You and your social classes chose the comfortable route in order to serve the ruling capitalist classes. You are not like Julian Assange, Edward Snowden, Mordechai Vanunu, etc. all of whom made huge sacrifices down through the ages to confront and expose the powerful.
  • Stop Watching Propaganda by James Corbett from his weblog. (Note: Although Corbett recognizes the value of analyzing propaganda, he explains that he is moving on in the future to the subject of a "better way of living" (approximately at 16:15 of this 18:51m podcast)). My reaction: Unfortunately, I infer that he is moving on to pitch the agorist model that has roots in the Austrian school of economics which is an earlier version of capitalism, as a way to live. He doesn't yet give any indication of how he has been thoroughly propagandized (indoctrinated) into a capitalist way of perceiving reality. He has not yet acknowledged the total immersion of capitalist culture (or ways of thinking) that has formed his perceptions since WWII. But I never give up on hope.

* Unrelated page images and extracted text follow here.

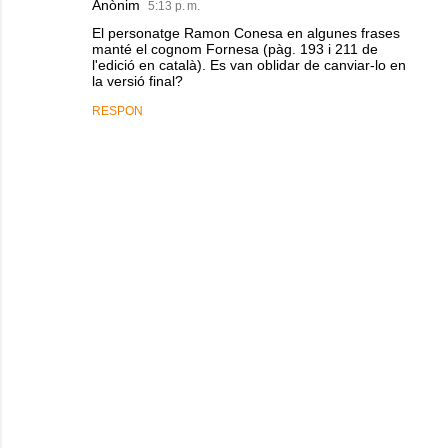
Anònim
5:13 p. m.
El personatge Ramon Conesa en algunes frases
manté el cognom Fornesa (pàg. 193 i 211 de
l'edició en català). Es van oblidar de canviar-lo en
la versió final?
RESPON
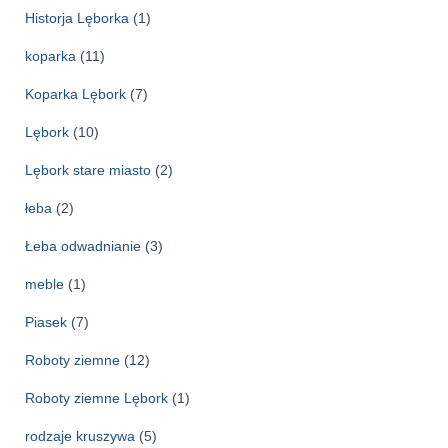
Historja Lęborka
(1)
koparka
(11)
Koparka Lębork
(7)
Lębork
(10)
Lębork stare miasto
(2)
łeba
(2)
Łeba odwadnianie
(3)
meble
(1)
Piasek
(7)
Roboty ziemne
(12)
Roboty ziemne Lębork
(1)
rodzaje kruszywa
(5)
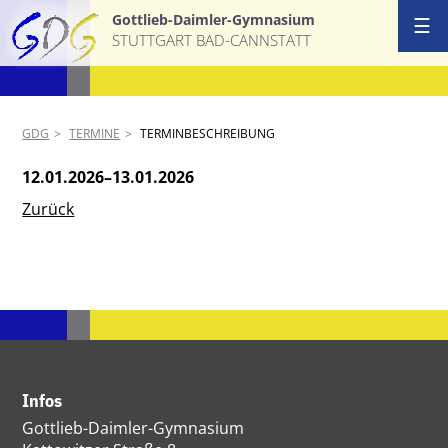
Gottlieb-Daimler-Gymnasium
☰
STUTTGART BAD-CANNSTATT
GDG
TERMINE
TERMINBESCHREIBUNG
12.01.2026–13.01.2026
Zurück
Infos
Gottlieb-Daimler-Gymnasium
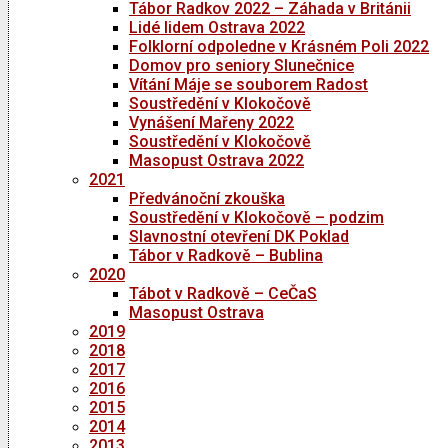
Tábor Radkov 2022 – Záhada v Británii
Lidé lidem Ostrava 2022
Folklorní odpoledne v Krásném Poli 2022
Domov pro seniory Slunečnice
Vítání Máje se souborem Radost
Soustředění v Klokočově
Vynášení Mařeny 2022
Soustředění v Klokočově
Masopust Ostrava 2022
2021
Předvánoční zkouška
Soustředění v Klokočově – podzim
Slavnostní otevření DK Poklad
Tábor v Radkově – Bublina
2020
Tábot v Radkově – CeČaS
Masopust Ostrava
2019
2018
2017
2016
2015
2014
2013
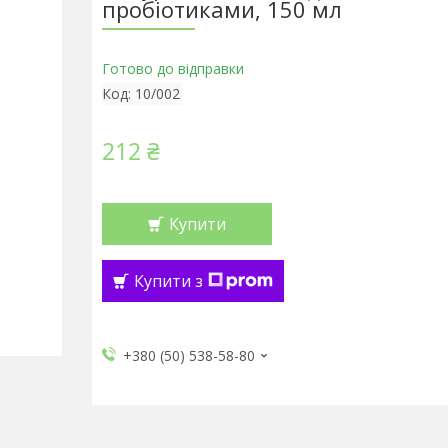
пробіотиками, 150 мл
Готово до відправки
Код:
10/002
212 ₴
Купити
Купити з
+380 (50) 538-58-80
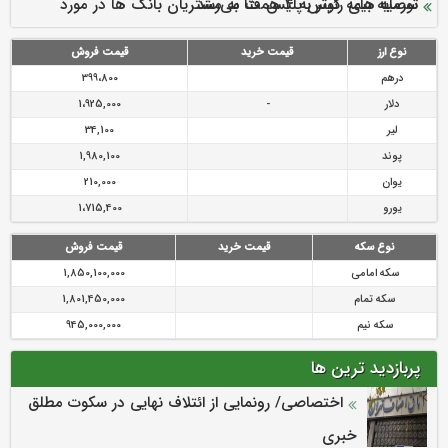
سرمایه بیمه کوثر به ۴ همت می‌رسد
نود ثانیه با فولاد سنگان
ارزش سهام عدالت بالا رفت
توصیه های رئیس پلیس فتا به مشتریان بانک ها در مورد
تقدیر دبیرکل سندیکای بیمه گران ایران از اقدامات مدیرعامل بیمه
رازی
پیشگیری از سرقت های مجازی
نوع ارز
قیمت خرید
قیمت فروش
درهم
399،800
دلار
-
1،925,000
لیر
34,100
پوند
1,980,100
یوان
210,000
یورو
1،715,400
نوع سکه
قیمت خرید
قیمت فروش
سکه امامی
1,850,100,000
سکه تمام
1,801,450,000
سکه نیم
945,000,000
پربازدید ترین ها
اختصاصی/ رونمایی از ائتلاف‌ نهایی در سکوت مطلق
خبری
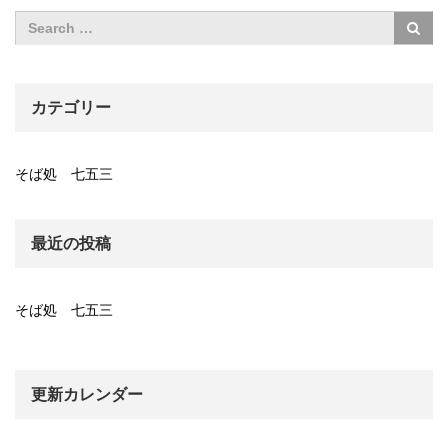
カテゴリー
そば処 七五三
最近の投稿
そば処 七五三
更新カレンダー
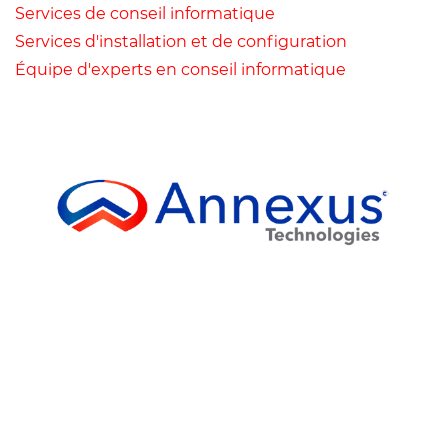
Services de conseil informatique
Services d'installation et de configuration
Équipe d'experts en conseil informatique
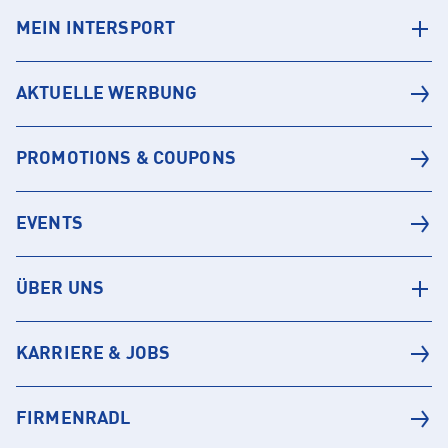
MEIN INTERSPORT
AKTUELLE WERBUNG
PROMOTIONS & COUPONS
EVENTS
ÜBER UNS
KARRIERE & JOBS
FIRMENRADL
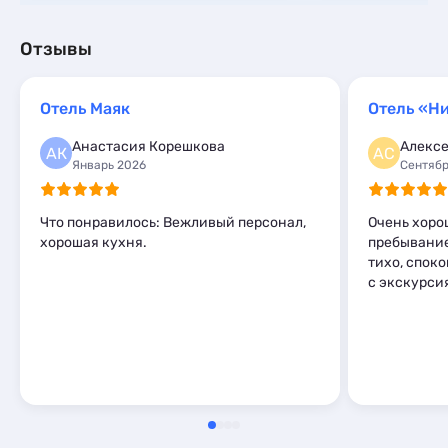
Отзывы
Отель Маяк
Отель «Н
Анастасия Корешкова
Алекс
АК
АС
Январь 2026
Сентябр
Что понравилось: Вежливый персонал,
Очень хоро
хорошая кухня.
пребывание
тихо, спок
с экскурси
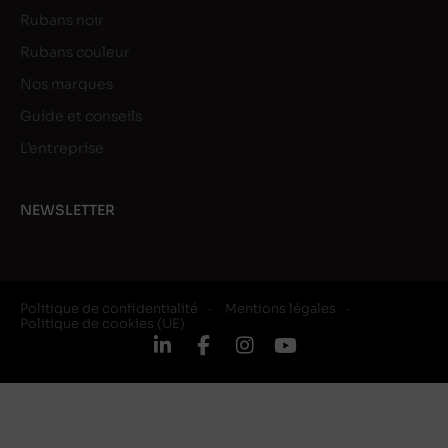
Rubans noir
Rubans couleur
Nos marques
Guide et conseils
L’entreprise
NEWSLETTER
Politique de confidentialité
Mentions légales
Politique de cookies (UE)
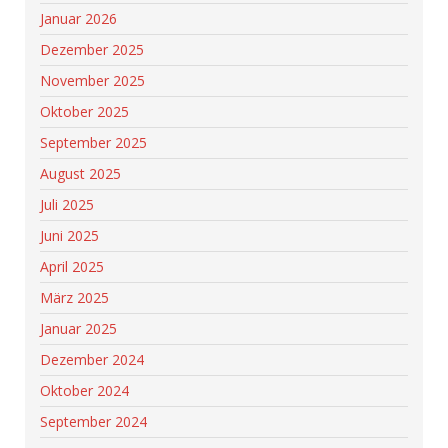
Januar 2026
Dezember 2025
November 2025
Oktober 2025
September 2025
August 2025
Juli 2025
Juni 2025
April 2025
März 2025
Januar 2025
Dezember 2024
Oktober 2024
September 2024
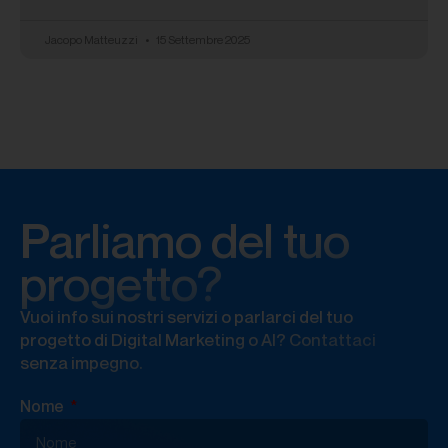
Jacopo Matteuzzi
15 Settembre 2025
Parliamo del tuo
progetto?
Vuoi info sui nostri servizi o parlarci del tuo
progetto di Digital Marketing o AI? Contattaci
senza impegno.
Nome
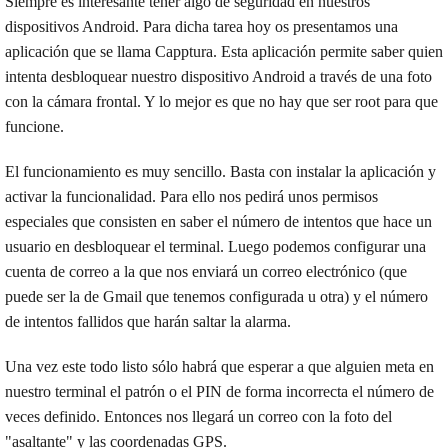
Siempre es interesante tener algo de seguridad en nuestros
dispositivos Android. Para dicha tarea hoy os presentamos una
aplicación que se llama Capptura. Esta aplicación permite saber quien
intenta desbloquear nuestro dispositivo Android a través de una foto
con la cámara frontal. Y lo mejor es que no hay que ser root para que
funcione.
El funcionamiento es muy sencillo. Basta con instalar la aplicación y
activar la funcionalidad. Para ello nos pedirá unos permisos
especiales que consisten en saber el número de intentos que hace un
usuario en desbloquear el terminal. Luego podemos configurar una
cuenta de correo a la que nos enviará un correo electrónico (que
puede ser la de Gmail que tenemos configurada u otra) y el número
de intentos fallidos que harán saltar la alarma.
Una vez este todo listo sólo habrá que esperar a que alguien meta en
nuestro terminal el patrón o el PIN de forma incorrecta el número de
veces definido. Entonces nos llegará un correo con la foto del
"asaltante" y las coordenadas GPS.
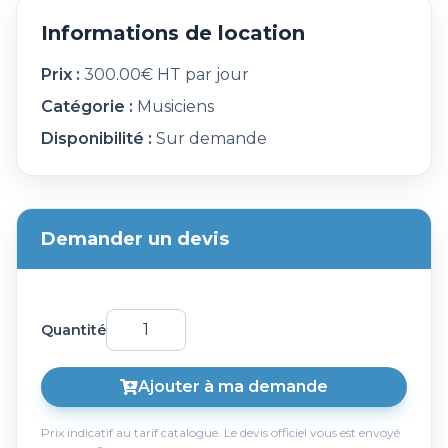
Informations de location
Prix :
300.00€ HT par jour
Catégorie :
Musiciens
Disponibilité :
Sur demande
Demander un devis
Quantité
Ajouter à ma demande
Prix indicatif au tarif catalogue. Le devis officiel vous est envoyé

He disposes of the Austrian school of economics only to resurrect another false version of American economics as he screams in this article as "SCIENTIFICALLY PROVEN". The Canadian academic is well-read on historical material, but he, too, shows symptoms of being thoroughly a product of mainstream American education. 
Although I've spent nearly an hour researching his biography, I can't find where he was educated. Numerous websites list the websites he as published--and they are many. One website furnishes what I think is his perspective of history: American capitalism was on the right course from the "Founding Fathers" to Franklin Roosevelt, but the British are the "evil-doers" that led the US astray.
I think he, too, is a product of American education; and that he, too, has been so well indoctrinated by one version of American capitalism of which he is totally unaware.
  • We Are at War by Peter Koenig from Global Research. This is a best post. My reaction: Although he doesn't mention "class" as in "class wars" and "ruling classes", I think his analysis explains much of the current social-economic issues and it fits with a more Marxist analysis which has influenced my perceptions of social-economic realities through mostly independent studies.